If Manhattan is no longer a melting pot, but a place for the rich, as class-conscious or priced-out cultural observers point out, if the city is in danger of becoming a theme park version of itself, it still remains fertile ground for photographers fascinated with urban fact and fantasy. In one frame of the comic strip mentioned earlier, Batman and Robin, up on a rooftop, scan a sketchy panorama of towers and bridges that looks just like Manhattan. A caption describes them as “two mantled figures... posed against the inky sky that forms the backdrop of the great stage that is called Gotham City”. Taken together, the images in this book suggest that as Campigotto surveys New York, he, too, sees it as a succession of theatrical spaces or movie sets.

The possibility for narrative that is embedded in these photographs is reinforced by the fact that Campigotto often works at night when, he says, “the outcome is unpredictable.
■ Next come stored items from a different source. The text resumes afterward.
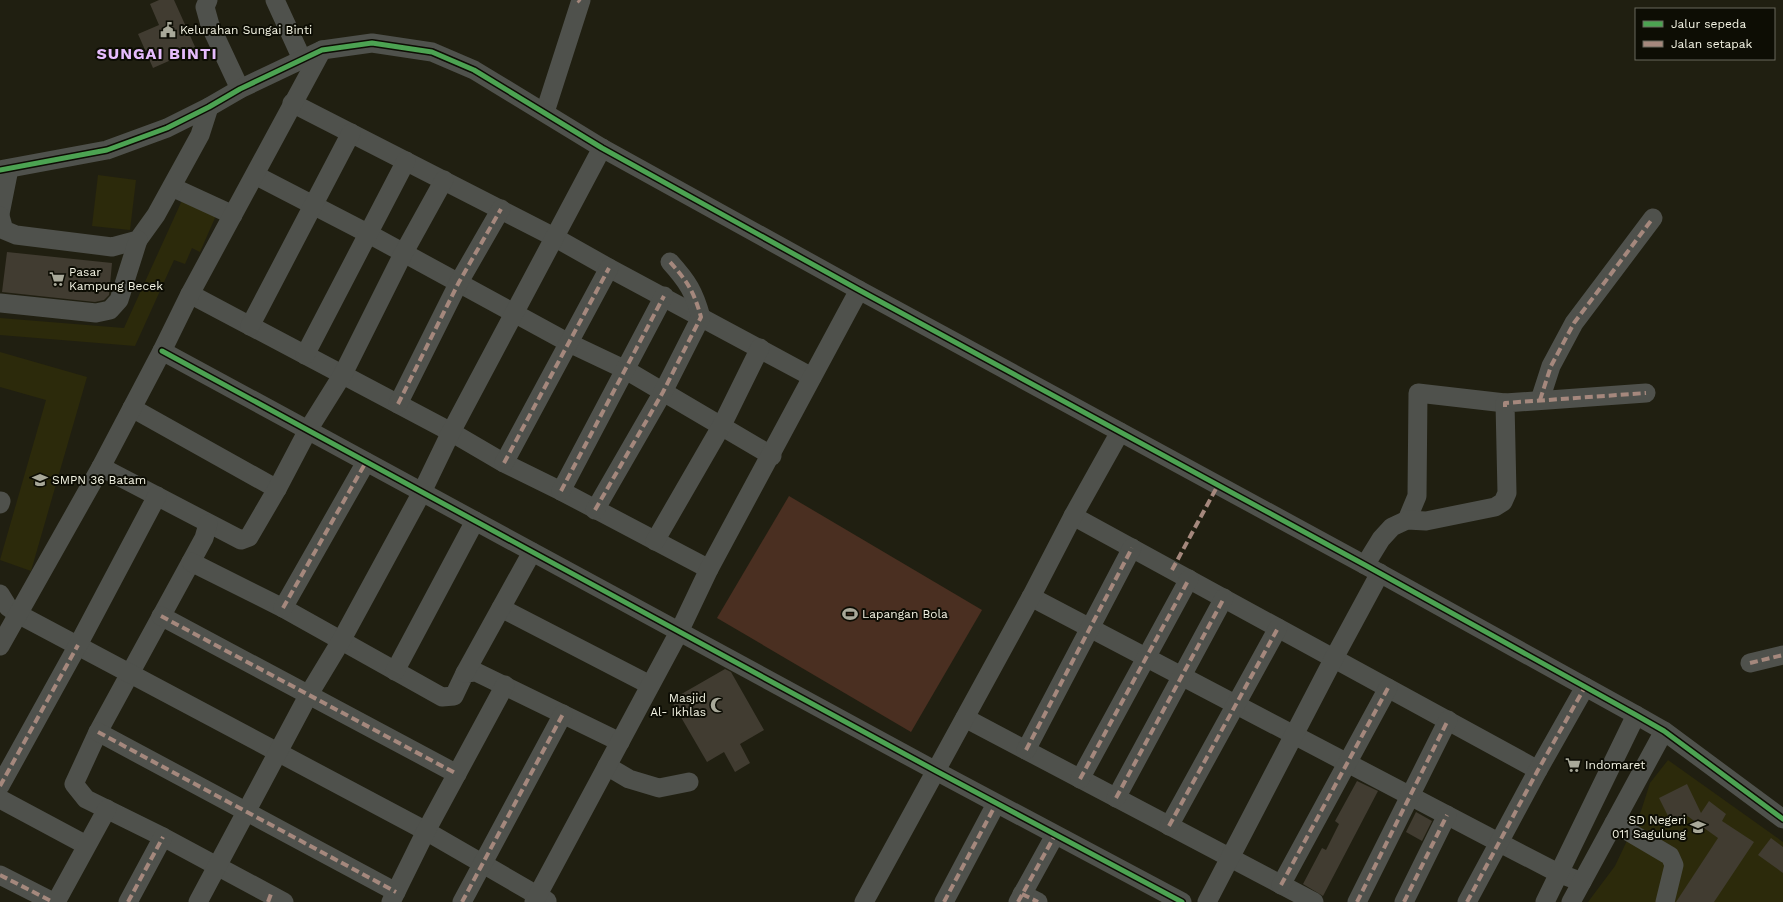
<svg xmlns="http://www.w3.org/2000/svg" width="1783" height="902" font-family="'Work Sans',sans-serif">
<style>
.built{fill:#2c2a0b}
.green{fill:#4a2f21}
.building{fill:#413c31}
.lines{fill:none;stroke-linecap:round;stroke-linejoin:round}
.minor{stroke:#4f514c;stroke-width:19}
.quiet{stroke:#a5887d;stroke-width:4;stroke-dasharray:8 4;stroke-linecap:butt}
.cycleway-casing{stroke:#0d0d04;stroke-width:8}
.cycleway{stroke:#4ca352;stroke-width:5}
.labels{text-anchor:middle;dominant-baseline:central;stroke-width:4;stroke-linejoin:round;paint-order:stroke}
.poi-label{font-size:12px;fill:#f3f3e3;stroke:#0d0d04;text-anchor:start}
.district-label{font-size:16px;font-weight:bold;letter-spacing:1px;fill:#e6bcfd;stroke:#0d0d04}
</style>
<rect width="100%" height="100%" fill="#201f11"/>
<g class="built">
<polygon points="98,175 136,180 130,230 92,226"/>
<polygon points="184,196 218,211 200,252 192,248 185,264 174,260 135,346 0,335 0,318 124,328"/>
<polygon points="0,352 87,377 31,571 0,560 46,400 0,387"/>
<polygon points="1668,760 1783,842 1783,902 1588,902 1615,866 1641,811 1650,783"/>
</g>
<polygon class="green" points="789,496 982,610 911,732 717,618"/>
<g class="building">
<polygon points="159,0 174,0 196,49 153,68 138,34 159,25 150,4"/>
<polygon points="7,252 112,263 109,295 104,300 95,302 2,292"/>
<polygon points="725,669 731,672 764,730 740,744 750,763 735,772 724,752 707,762 671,700"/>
<polygon points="1357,781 1378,791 1323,896 1303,884 1322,848 1326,850 1339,824 1335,821"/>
<polygon points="1687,784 1701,813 1709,801 1726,814 1722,821 1754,842 1714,902 1676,902 1718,838 1686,815 1671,822 1659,798"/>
<polygon points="1416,812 1432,821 1422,841 1406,832"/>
<polygon points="1771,838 1783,847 1783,873 1758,855"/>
</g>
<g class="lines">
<g class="minor">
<polyline points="208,0 205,7 210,25 240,89"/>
<polyline points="275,0 302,59"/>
<polyline points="292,103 554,237 609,268 812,377"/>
<polyline points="545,112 581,0"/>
<polyline points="0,170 107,150 167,128 209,107 240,89 322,50 372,43 432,52 474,70 602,148 859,290 1365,565 1636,715 1664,731 1783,819"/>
<polyline points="255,175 369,234 569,343 626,370 772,456"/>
<polyline points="172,187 233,215"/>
<polyline points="0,214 9,169"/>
<polyline points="0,216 4,230 16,235 112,247 138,240 156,215 200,135 209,107"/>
<polyline points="190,294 451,432 504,463 561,491 709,569"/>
<polyline points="0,303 96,313 110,310 119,300 138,240"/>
<polyline points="250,326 351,133"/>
<polyline points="162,351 936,771 1182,902"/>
<polyline points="305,355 406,161"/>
<polyline points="1540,400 1551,366 1574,323 1653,218"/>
<polyline points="398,404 459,282 501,209"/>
<polyline points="132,408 277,489"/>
<polyline points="504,463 609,268"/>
<polyline points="101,467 241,540 249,537 277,489 308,430 343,374 403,254 444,180"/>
<polyline points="561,491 664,296"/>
<polyline points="0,504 1,501"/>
<path d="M595,510L663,392L701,317C694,292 688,282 670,262"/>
<polyline points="1073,516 1538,770"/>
<polyline points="1407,520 1417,496 1418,393 1505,403"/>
<polyline points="208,524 204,538 98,732 74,784 86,799 163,837 284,902"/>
<polyline points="655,541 722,425 760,348"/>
<polyline points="191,562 283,608 442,697 454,696 465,673 476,672 620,742"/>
<polyline points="1365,565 1381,539 1392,527 1407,520 1426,521 1495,507 1503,502 1507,493 1505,403 1646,393"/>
<polyline points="0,594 8,607 18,614 426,831 547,901"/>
<polyline points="1031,597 1500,843 1558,873 1582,882"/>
<polyline points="283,608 366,462"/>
<polyline points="501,608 650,685"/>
<polyline points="161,616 457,774"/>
<polyline points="0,646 101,467 162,351 190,294 322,50"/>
<polyline points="1750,663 1783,655"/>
<polyline points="395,671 475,521"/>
<polyline points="465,673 532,552"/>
<polyline points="965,718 1314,902"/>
<polyline points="98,732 396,892"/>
<polyline points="1026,750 1132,548"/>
<polyline points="607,766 629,779 659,788 689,782"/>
<polyline points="1080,779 1189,579"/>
<polyline points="0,786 78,645 157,496"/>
<polyline points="1116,798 1224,598"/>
<polyline points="0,799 86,845"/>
<polyline points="1614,823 1670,856 1674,865 1665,902"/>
<polyline points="1169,826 1278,628"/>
<polyline points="0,875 53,902"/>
<polyline points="1281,885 1388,688"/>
<polyline points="1022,894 1038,902"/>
<polyline points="56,902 107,809"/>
<polyline points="128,902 163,837"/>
<polyline points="198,902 309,694 341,641 422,492 451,432 602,148"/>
<polyline points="391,902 426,831 505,685"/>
<polyline points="462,902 563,714"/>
<polyline points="534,902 679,632 709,569 859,290"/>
<polyline points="864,902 1031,597 1073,516 1120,432"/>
<polyline points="944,902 996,804"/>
<polyline points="1018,902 1055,835"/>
<polyline points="1207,902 1334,658 1380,573"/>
<polyline points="1357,902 1448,720"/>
<polyline points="1404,902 1447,815"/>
<polyline points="1467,902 1538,770 1585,687"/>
<polyline points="1545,902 1636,715"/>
<polyline points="1571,902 1664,731"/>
</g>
<g class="quiet">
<polyline points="578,0 580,2"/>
<polyline points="1540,400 1551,366 1574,323 1653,218"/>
<polyline points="398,404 459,282 501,209"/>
<polyline points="1505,407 1505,403 1646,393"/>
<polyline points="504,463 609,268"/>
<polyline points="561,491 664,296"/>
<path d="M595,510L663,392L701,317C694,292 688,282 670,262"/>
<polyline points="1172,570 1218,485"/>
<polyline points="283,608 366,462"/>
<polyline points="161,616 457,774"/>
<polyline points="1750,663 1783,655"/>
<polyline points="98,732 396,892"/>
<polyline points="1026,750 1132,548"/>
<polyline points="1080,779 1189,579"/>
<polyline points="0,786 78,645"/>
<polyline points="1116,798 1224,598"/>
<polyline points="1169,826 1278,628"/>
<polyline points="0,875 53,902"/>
<polyline points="1281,885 1388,688"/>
<polyline points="1022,894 1038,902"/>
<polyline points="128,902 163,837"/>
<polyline points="268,902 271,894"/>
<polyline points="462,902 563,714"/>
<polyline points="944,902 996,804"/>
<polyline points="1018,902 1055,835"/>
<polyline points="1357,902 1448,720"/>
<polyline points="1404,902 1447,815"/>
<polyline points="1467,902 1538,770 1585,687"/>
</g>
<defs>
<g id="cycleway">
<polyline points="0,170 107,150 167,128 209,107 240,89 322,50 372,43 432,52 474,70 602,148 859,290 1365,565 1636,715 1664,731 1783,819"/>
<polyline points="162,351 936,771 1182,902"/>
</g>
</defs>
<use href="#cycleway" class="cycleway-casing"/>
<use href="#cycleway" class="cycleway"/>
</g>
<defs>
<symbol id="civic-bare" viewBox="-9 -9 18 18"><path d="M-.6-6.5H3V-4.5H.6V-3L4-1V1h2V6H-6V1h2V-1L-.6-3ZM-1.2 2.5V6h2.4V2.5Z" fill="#a9a99a" stroke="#0d0d04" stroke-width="2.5" paint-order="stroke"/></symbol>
<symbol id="supermarket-bare" viewBox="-9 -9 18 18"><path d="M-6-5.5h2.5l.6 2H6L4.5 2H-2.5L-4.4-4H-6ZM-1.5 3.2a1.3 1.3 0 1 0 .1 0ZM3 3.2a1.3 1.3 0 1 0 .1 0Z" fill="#a9a99a" stroke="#0d0d04" stroke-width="2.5" paint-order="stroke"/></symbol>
<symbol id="school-bare" viewBox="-9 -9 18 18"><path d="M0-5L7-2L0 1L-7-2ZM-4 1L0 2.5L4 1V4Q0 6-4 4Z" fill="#a9a99a" stroke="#0d0d04" stroke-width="2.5" paint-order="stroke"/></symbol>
<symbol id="stadium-bare" viewBox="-9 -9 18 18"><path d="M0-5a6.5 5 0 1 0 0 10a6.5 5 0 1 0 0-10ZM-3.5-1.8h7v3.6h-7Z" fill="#a9a99a" stroke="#0d0d04" stroke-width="2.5" paint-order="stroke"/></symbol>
<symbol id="mosque-bare" viewBox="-9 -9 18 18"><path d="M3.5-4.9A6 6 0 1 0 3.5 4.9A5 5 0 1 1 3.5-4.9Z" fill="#a9a99a" stroke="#0d0d04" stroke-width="2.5" paint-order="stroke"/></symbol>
</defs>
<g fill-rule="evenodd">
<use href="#civic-bare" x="157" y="19" width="22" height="22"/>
<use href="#supermarket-bare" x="46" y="268" width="22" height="22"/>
<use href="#school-bare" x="29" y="469" width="22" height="22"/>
<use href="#stadium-bare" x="839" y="603" width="22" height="22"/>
<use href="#mosque-bare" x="707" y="694" width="22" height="22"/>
<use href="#supermarket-bare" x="1562" y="754" width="22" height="22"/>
<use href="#school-bare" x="1687" y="816" width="22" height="22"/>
</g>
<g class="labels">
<g class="poi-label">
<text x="180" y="30">Kelurahan Sungai Binti</text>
<text x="69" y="272">Pasar<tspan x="69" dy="14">Kampung Becek</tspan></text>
<text x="52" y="480">SMPN 36 Batam</text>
<text x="862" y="614">Lapangan Bola</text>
<text x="706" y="698" text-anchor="end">Masjid<tspan x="706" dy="14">Al- Ikhlas</tspan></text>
<text x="1585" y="765">Indomaret</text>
<text x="1686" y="820" text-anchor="end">SD Negeri<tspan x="1686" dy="14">011 Sagulung</tspan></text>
</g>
<g class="district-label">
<text x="157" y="53">SUNGAI BINTI</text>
</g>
</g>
<rect x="1635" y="8" width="140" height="52" fill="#0d0d04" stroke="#69695d"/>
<rect x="1643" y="21" width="20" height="6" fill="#4ca352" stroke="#69695d"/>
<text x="1671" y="28" font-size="12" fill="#f3f3e3">Jalur sepeda</text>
<rect x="1643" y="41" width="20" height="6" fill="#a5887d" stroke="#69695d"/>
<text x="1671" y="48" font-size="12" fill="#f3f3e3">Jalan setapak</text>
</svg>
The lights, the contrasts, the colors are more interpretive... Night makes evocation more plausible”. And so does the post-production work Campigotto subsequently does on the images themselves. After they are shot, he carefully rebuilds them, recalibrating their color saturation so that the subtlest details that would have disappeared in the shadows begin to assert themselves. Once they do, something odd and magical is set in motion. The not-quite-naturalistic palette of these images makes the atmosphere they depict feel immersive. Coupling the camera’s forensic gaze with a decidedly romantic sensibility, Campigotto creates extraordinary and haunting photographs in which the present and the past, and desire and nostalgia coexist. From one image to the next, we’re reminded of the New York’s legendary hold over those who build, live in, visit, or imagine it. And thrilling as they are, these canny photographs speak to something else, something unexpected—the big city’s indifference and its power to go on without any one of us.